(Excerpt provided)
########
[SYSTEMDS-3551] Extended Performance TestSuite #1850

Sheypex · 2023-06-23T18:10:41Z

[SYSTEMDS-3551] Extended performance testsuite

This contains new .dml and .sh scripts to include perftests for some of the components in scripts/nn.
As a start, 2 perftests for a simple SGD trained regression neural network and a neural network classifier trained while using Nesterov momentum as described in the scripts/nn/README.md were added.
(Incidentally also resolved a bug with the batching of training samples in both of these examples in the readme.)

Additionally, a semi-broken perftest for staging/NCF.dml is included. As far as I am aware, the perfest scripts are fine (though currently untested) but the implementation of NCF in staging crashes on launch due to yet undetermined cause.

The general structure of the new tests follows observed standards of presently implemented perftests:

scripts/datagen houses individual .dml scripts for data generation
scripts/perftest/datagen contains .sh scripts that wrap these .dml scripts and designate parameters for the generation based on required file sizes
scripts/perftest/scripts houses .dml scripts that implement the workload that is to be tested
scripts/perftest contains .sh scripts to run individual or all perftests pertaining to a designated type of component

Currently, the parameters in the datagen scripts fail to meet the expected output sizes of 80MB, 800MB etc.
########
(Chart comprehension data)
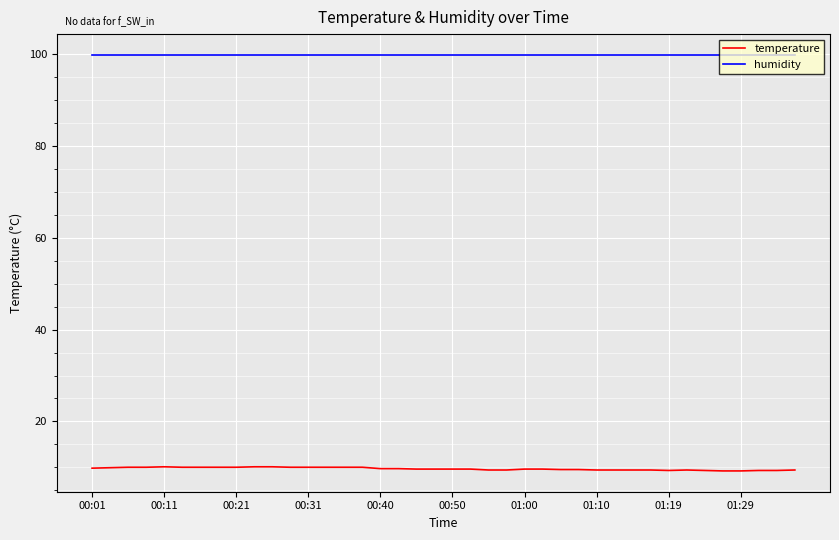

True or false: temperature and humidity intersect in this chart.

False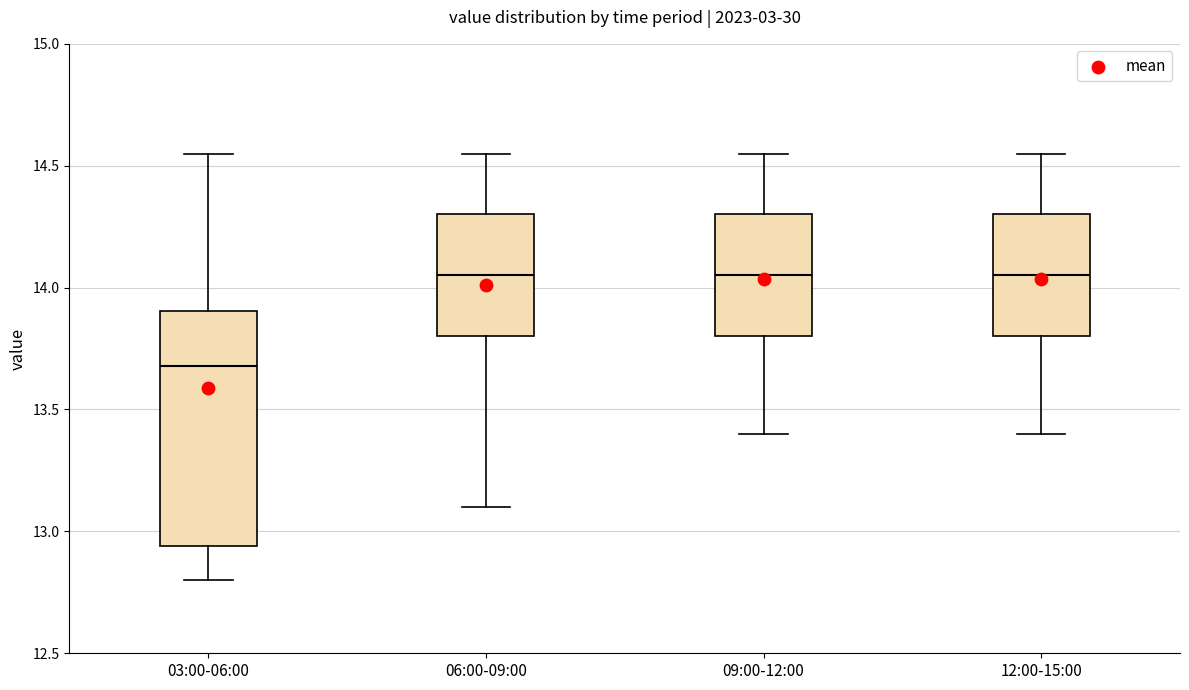

Reading left to right, read every box against the y-axis: the position of its median line, the range the box covers, and the ends of its whiskers. The values are not printed on the chart, so give them approximately, as read against the axis.

03:00-06:00: median 13.70, box 12.95 to 13.90, whiskers 12.80 to 14.55
06:00-09:00: median 14.05, box 13.80 to 14.30, whiskers 13.10 to 14.55
09:00-12:00: median 14.05, box 13.80 to 14.30, whiskers 13.40 to 14.55
12:00-15:00: median 14.05, box 13.80 to 14.30, whiskers 13.40 to 14.55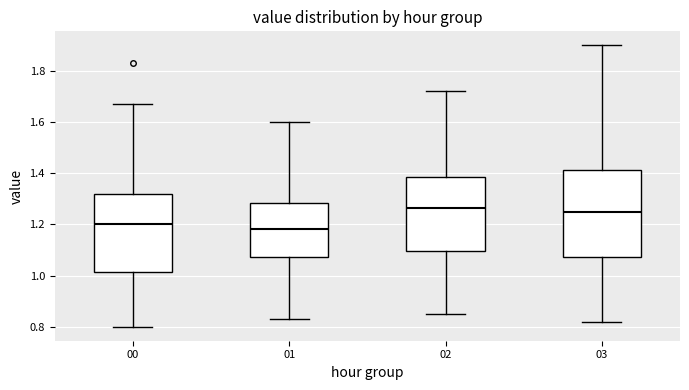

Comparing the boxes themselves (not the whiskers), which one is the tallest?

03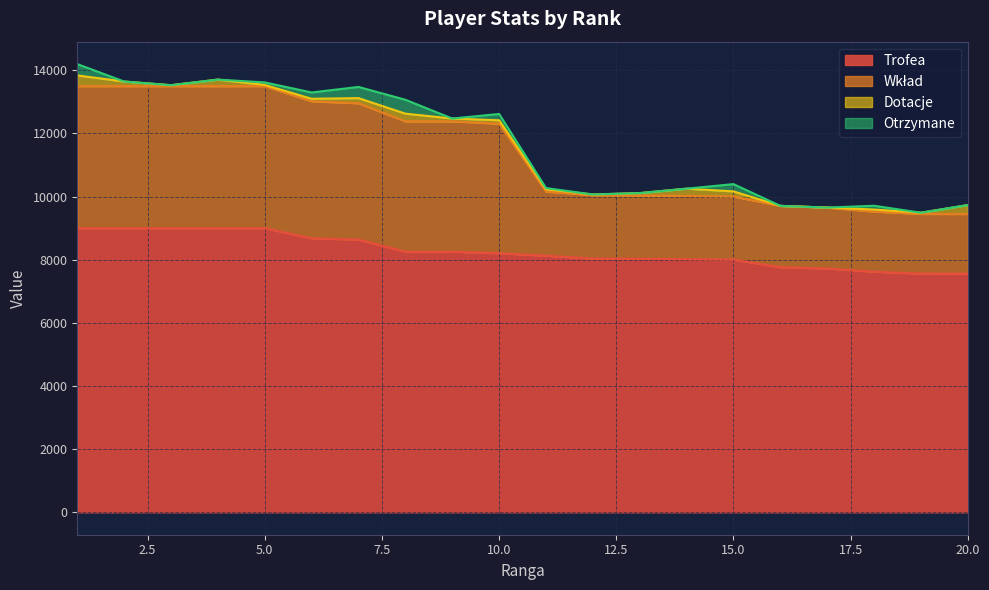

Between 2 and 12, which is larger?

2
########
(What this exercise asks)
(1) In the pull request on the extended performance test suite, restate the paragraph beginning "Additionally, a semi-broken perftest" in one shorter sentence that keeps its main facts.
(2) Continue the pull request on the extended performance test suite from its last sentence.

(Results by task)
(1) A partly working perftest for staging/NCF.dml is included; its scripts are believed sound though untested, but the staging NCF implementation crashes on launch for a cause not yet determined.

(2)
Their output is currently too small.

The .sh scripts for the neural network components test various input sizes as given by the MAXMEM variable in runAll.sh like other perftests and additionally perform individual tests both with a base number of epochs as well as ten times that many epochs eg. 5 and 50 epochs. This seems appropriate since the number of epochs in neural network training is a shorthand parameter for the maximum amount of individual training iterations.

Finally, runAll.sh contains a flag to enable/disable the execution of neural network perftests as well as a flag to toggle the use of the gpu in these tests.

…DME.md in nn as this is the source for simpleSGD and nesterov

… should be ready

…pu for nn tests

phaniarnab · 2023-06-23T19:54:35Z

Thanks, @Sheypex for the commit. I will have a look into the changes in a day or two.

phaniarnab · 2023-06-26T13:51:48Z

It is a good start @Sheypex.

Few of the new files are missing licenses. Please add.
The data generation scripts might produce invalid data, which cannot produce valid weights. Is it possible to reuse the existing scripts, genRandData4LogisticRegression, genRandData4MultiClassSVM etc.?
Is the new simple SGD script running? Can you execute the first two dataset sizes with -stats and paste the statistics here?

Sheypex · 2023-06-26T14:54:41Z

Just fixed my implenentation of the -gpu flag
Perftests are running/working again
Incidentally found out, that there is some error with systemds utilizing my gpu .. apparently some shared libraries cant be found? So not sure what exactly is the problem there.
Fixed/added missing licenses

Stats are as follows:
For training simple sgd on smallest data:

SystemDS Statistics:
Total elapsed time: 0.553 sec.
Total compilation time: 0.236 sec.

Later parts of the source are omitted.